The obvious culprit here is Amazon (AMZN).

I’m sure that AMZN is a factor.  On the other hand, although AMZN is growing at 4x the +5% rate of annual expansion of sporting goods sales in the US, the online giant represents only about 4% of the total sporting goods market.  DKS alone is 50% bigger–and its bricks-and-mortar competition has shrunk considerably.  So online can’t be the whole story.

I think two other general factors are involved:

–Millennials vs. Boomers, with DKS, to my mind, clearly oriented toward Baby Boomers’ tastes.  This issue here is that although Boomers have more money than Millennials, their star is waning as Millennials’ is rising.

–a “normal” business cycle.  During most time periods and in most parts of the world, in my experience, consumers are constrained in their buying by the limits of their income.  As new households form and families rent/buy a residence, rent/mortgage and, sooner or later, things like furniture become significant purchase categories.  This means less money for other purchases–like new golf clubs.

From the late 1990s through 2007, however, that wasn’t the case. Universal availability of home equity loans enabled consumers to avoid budgeting and prioritizing purchases.  So the typical pattern of contraction in some retail categories while housing-related, expands was absent for an extended period.

Now it’s back.  My sense is Wall Street has yet to catch on.

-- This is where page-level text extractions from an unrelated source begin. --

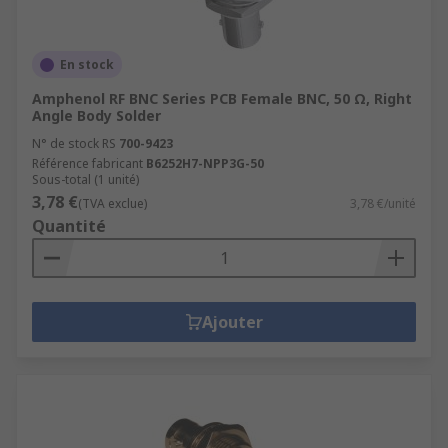
En stock
Amphenol RF BNC Series PCB Female BNC, 50 Ω, Right
Angle Body Solder
N° de stock RS
700-9423
Référence fabricant
B6252H7-NPP3G-50
Sous-total (1 unité)
3,78 €
(TVA exclue)
3,78 €/unité
Quantité
Ajouter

As an investor, I’m not particularly interested in the sporting goods category.  But I think the pattern I see here isn’t an isolated phenomenon.  If I’m correct, we should be doubly careful of any traditional retailer.

 

 

continuing apparel retailing woes

I haven’t been watching publicly traded apparel retailers carefully for years.  For me, the issues/problems in picking winners in this area have been legion.  There’s the generational shift in spending power from Baby Boomers to Millennials, the move from bricks-and-mortar to online, the lingering effects of recession on spending power and spending habits.  And then, of course, there’s the normal movement of retailers in and out of fashion.

I’m not saying that retail isn’t worth following.  I just find it too hard to find solid ground to build an investment thesis on.  Maybe the pace of change is too rapid for me.  Maybe I don’t have a good enough feel for how Millennials regard apparel–or whether retiring Boomers are using their accumulated inventories of fashion clothing rather than adding to them.

Having said that, I’m still surprised–shocked, actually–at how the current quarter for apparel retailers is playing out.  It seems like every day a new retailer is reporting quarterly earnings that fall below management guidance, usually the latest in a string of sub-par quarters.  That itself isn’t so unusual.

But the stocks react by plummeting.

You’d think that the market would have caught on that Retailland is facing structural headwinds.  Or at least, that the retail area that made the careers of so many active managers over the past twenty or thirty years doesn’t exist any more.

 

Is it robot traders?  Is it an effect of continuing buying by index funds?  I don’t know.  But the continuing inability of investors to factor into stock prices the continuing slump of apparel retailers is certainly odd.